The date, September 3-6 2020, positions New Zealand as the tenth of 14 rallies on a significantly re-jigged WRC calendar.
Japan and a modernised version of Kenya’s Safari Rally are also returning next year while it’s the French round in Corsica along with Spain and Australia that have missed the cut.
The new calendar and comments from both the WRC promotor and the FIA suggest that event rotation will become part of future calendar decisions. And very shortly after the 2020 calendar was released Rally Australia officials issued a press release saying it was included on the draft calendar for 2021.
Now that Kiwi rally fans have had a couple of days to celebrate, it’s worth considering what a modern WRC event on New Zealand roads might look like.
New Zealand most recently hosted the WRC in 2012 when Frenchman Sebastien Loeb claimed his third victory on Kiwi roads. The rally has been run twice since as a national event with Hayden Paddon taking victory on both occasions.
Two years ago, there were plans for a Tauranga-based WRC event and a mooted return to the demanding Motu stage near Opotiki.
With significant funding for the 2020 rally coming from the ATEED (Auckland Tourism, Events and Economic Development) agency, I’m expecting the Rally New Zealand route to have a closer focus on the Auckland region than has been the case in previous years.
A good place to start when considering the route options is to look back at the last WRC Rally of New Zealand. The 2012 event was typical of the era with 414km of special stage competition.

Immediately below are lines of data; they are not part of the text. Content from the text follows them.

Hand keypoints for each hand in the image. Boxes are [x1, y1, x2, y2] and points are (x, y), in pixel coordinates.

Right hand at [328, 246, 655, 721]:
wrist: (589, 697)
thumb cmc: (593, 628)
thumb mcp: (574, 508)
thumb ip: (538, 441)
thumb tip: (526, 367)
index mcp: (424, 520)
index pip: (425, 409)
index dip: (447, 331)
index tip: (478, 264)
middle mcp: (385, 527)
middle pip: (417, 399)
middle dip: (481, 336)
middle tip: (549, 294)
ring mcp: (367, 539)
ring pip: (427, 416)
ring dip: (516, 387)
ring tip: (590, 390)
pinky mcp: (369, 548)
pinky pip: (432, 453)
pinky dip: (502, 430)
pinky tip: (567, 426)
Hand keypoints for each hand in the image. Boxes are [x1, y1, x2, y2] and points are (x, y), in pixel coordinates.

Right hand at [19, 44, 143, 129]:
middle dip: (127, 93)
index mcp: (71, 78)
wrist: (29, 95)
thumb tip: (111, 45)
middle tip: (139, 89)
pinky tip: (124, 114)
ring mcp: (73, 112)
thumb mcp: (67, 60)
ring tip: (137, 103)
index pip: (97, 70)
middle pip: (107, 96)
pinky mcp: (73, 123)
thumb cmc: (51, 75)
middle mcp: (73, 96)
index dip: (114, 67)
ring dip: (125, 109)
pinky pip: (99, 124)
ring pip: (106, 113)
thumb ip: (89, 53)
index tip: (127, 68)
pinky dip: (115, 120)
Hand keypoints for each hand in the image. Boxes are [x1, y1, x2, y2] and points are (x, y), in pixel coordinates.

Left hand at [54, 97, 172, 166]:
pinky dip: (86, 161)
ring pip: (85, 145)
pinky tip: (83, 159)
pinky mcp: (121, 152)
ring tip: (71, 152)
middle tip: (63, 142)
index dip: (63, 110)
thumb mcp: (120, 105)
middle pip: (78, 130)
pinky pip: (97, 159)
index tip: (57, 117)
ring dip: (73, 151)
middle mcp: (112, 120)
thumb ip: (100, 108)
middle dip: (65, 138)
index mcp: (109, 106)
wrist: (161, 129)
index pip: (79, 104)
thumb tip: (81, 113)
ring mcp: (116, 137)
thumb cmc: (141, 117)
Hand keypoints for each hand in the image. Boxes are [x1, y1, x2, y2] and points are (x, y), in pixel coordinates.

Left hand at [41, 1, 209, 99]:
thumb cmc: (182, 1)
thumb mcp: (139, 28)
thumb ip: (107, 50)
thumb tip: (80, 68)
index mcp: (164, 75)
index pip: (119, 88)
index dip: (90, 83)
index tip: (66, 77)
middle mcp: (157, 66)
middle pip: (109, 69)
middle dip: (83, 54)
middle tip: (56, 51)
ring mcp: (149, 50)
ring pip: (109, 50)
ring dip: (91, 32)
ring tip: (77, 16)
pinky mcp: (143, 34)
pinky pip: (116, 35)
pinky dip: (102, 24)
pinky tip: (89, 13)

Next year’s rally will be shorter - in the vicinity of three-quarters of the stage distance that was contested in 2012.
Most rallies on the 2019 WRC calendar offer about 310-320km of competition with the tarmac Monte Carlo, Corsica and Germany events being a little longer. So, expect a shorter Rally of New Zealand in 2020 – at the most with about 330km of special stages.

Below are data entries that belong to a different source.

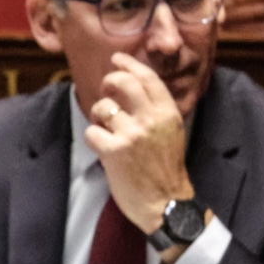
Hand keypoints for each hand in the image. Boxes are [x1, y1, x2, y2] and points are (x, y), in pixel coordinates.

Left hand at [84, 53, 194, 235]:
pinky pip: (92, 132)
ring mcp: (132, 134)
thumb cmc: (166, 170)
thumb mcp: (171, 133)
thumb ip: (155, 111)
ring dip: (98, 117)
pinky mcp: (114, 151)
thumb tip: (133, 88)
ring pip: (102, 108)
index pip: (147, 78)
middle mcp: (151, 119)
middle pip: (122, 83)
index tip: (117, 59)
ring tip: (106, 130)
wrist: (166, 204)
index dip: (129, 64)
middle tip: (105, 90)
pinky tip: (103, 148)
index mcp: (168, 113)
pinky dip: (93, 139)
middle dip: (109, 82)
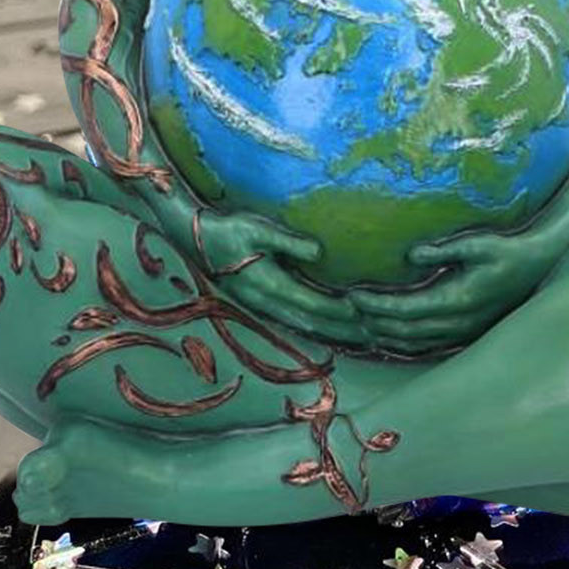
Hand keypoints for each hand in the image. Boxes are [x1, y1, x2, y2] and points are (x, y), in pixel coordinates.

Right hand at [194, 207, 374, 346]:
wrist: (195, 241)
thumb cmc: (227, 230)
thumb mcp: (257, 230)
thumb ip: (289, 242)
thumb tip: (320, 252)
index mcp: (271, 285)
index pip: (315, 303)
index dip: (341, 310)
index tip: (366, 312)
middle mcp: (269, 303)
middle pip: (313, 323)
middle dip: (344, 330)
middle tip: (374, 334)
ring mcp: (264, 308)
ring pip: (305, 327)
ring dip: (332, 334)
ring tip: (358, 338)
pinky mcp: (261, 305)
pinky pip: (294, 322)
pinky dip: (316, 329)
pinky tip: (329, 331)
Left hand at [349, 225, 559, 354]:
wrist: (541, 267)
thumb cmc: (509, 250)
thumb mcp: (479, 243)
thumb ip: (443, 249)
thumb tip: (409, 254)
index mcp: (458, 300)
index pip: (407, 309)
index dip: (377, 305)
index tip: (353, 295)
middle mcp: (458, 322)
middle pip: (405, 330)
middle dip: (373, 321)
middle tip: (346, 308)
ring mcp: (463, 332)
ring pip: (414, 342)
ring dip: (385, 335)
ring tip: (360, 321)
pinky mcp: (466, 332)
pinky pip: (427, 344)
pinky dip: (403, 341)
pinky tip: (388, 334)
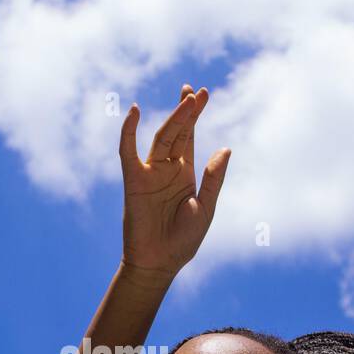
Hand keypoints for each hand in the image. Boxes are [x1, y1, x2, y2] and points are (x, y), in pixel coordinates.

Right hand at [120, 84, 230, 278]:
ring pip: (161, 138)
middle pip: (177, 131)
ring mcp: (150, 173)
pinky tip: (134, 113)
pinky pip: (128, 152)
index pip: (190, 136)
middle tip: (195, 91)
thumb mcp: (205, 208)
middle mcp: (167, 169)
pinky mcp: (133, 181)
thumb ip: (213, 179)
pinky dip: (128, 132)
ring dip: (173, 119)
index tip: (203, 93)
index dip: (195, 115)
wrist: (159, 262)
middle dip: (186, 111)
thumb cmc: (184, 240)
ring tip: (186, 100)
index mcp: (185, 173)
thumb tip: (225, 149)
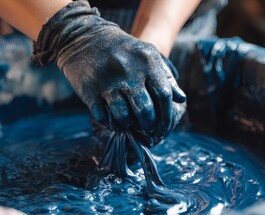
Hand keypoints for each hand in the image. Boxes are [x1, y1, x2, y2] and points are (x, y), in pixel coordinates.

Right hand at [33, 0, 185, 140]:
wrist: (84, 36)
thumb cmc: (122, 49)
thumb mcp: (146, 54)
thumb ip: (165, 76)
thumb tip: (180, 99)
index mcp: (147, 61)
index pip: (164, 95)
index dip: (166, 116)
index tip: (164, 125)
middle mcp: (128, 71)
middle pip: (146, 111)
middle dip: (148, 125)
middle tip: (147, 128)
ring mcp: (108, 81)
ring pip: (124, 117)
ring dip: (129, 125)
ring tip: (130, 123)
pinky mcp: (90, 90)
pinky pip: (104, 117)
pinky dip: (110, 122)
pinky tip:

The opening day in 2012 went to Raglan and Te Akau with a remote service at the Raglan airfield. There was 209km of competition that day but some of the Te Akau roads have been sealed since then.
Repeating the route of the 2018 Raglan Coast national event would give about 172km of competition - more than half of the distance needed for the 2020 event. And the rugged Whaanga Coast road provides postcard scenery for the worldwide TV audience.
Where would be remaining 140-160km be found? The modern WRC format is for 35-60km of Sunday rallying so if Friday turns out to be a long day near Raglan it leaves about 100km of stages needed for the Saturday.
The 2012 event headed as far north as a service at Whangarei on Saturday. That seems an unlikely destination with a reduced stage distance required in 2020 and if a "Rally New Zealand route to have a closer focus on the Auckland regionremote’’ service is part of the Raglan leg.
Something similar to the final day of 2012 - that was based to the north near Puhoi - is feasible or the rally could move back to roads in the Port Waikato area that were last used in 2010.
There’s an intriguing possibility that could take rally competitors into some new terrain. About 15 years ago a provisional itinerary for Rally New Zealand included a special stage called Mangatawhiri.
It wasn’t used on the rally but the stage would have raced through roads in Auckland’s Hunua catchment area. And from there it’s only a short hop across to the Maramarua Forest.
Stages in that locality - or even closer to the city in the Whitford Forest – might be included in the 2020 route to provide an increased Auckland focus.
Another modern rally requirement is a Sunday ``Power Stage’’ suitable for live TV and not requiring a long touring stage to the ceremonial finish. In 2012 the Burnside-Wech Access Rd near Makarau provided a 7.3km Power Stage contest.
And away from high-speed gravel competition an Auckland-based event will need a service park location that minimises the chance of the rally being delayed by motorway congestion.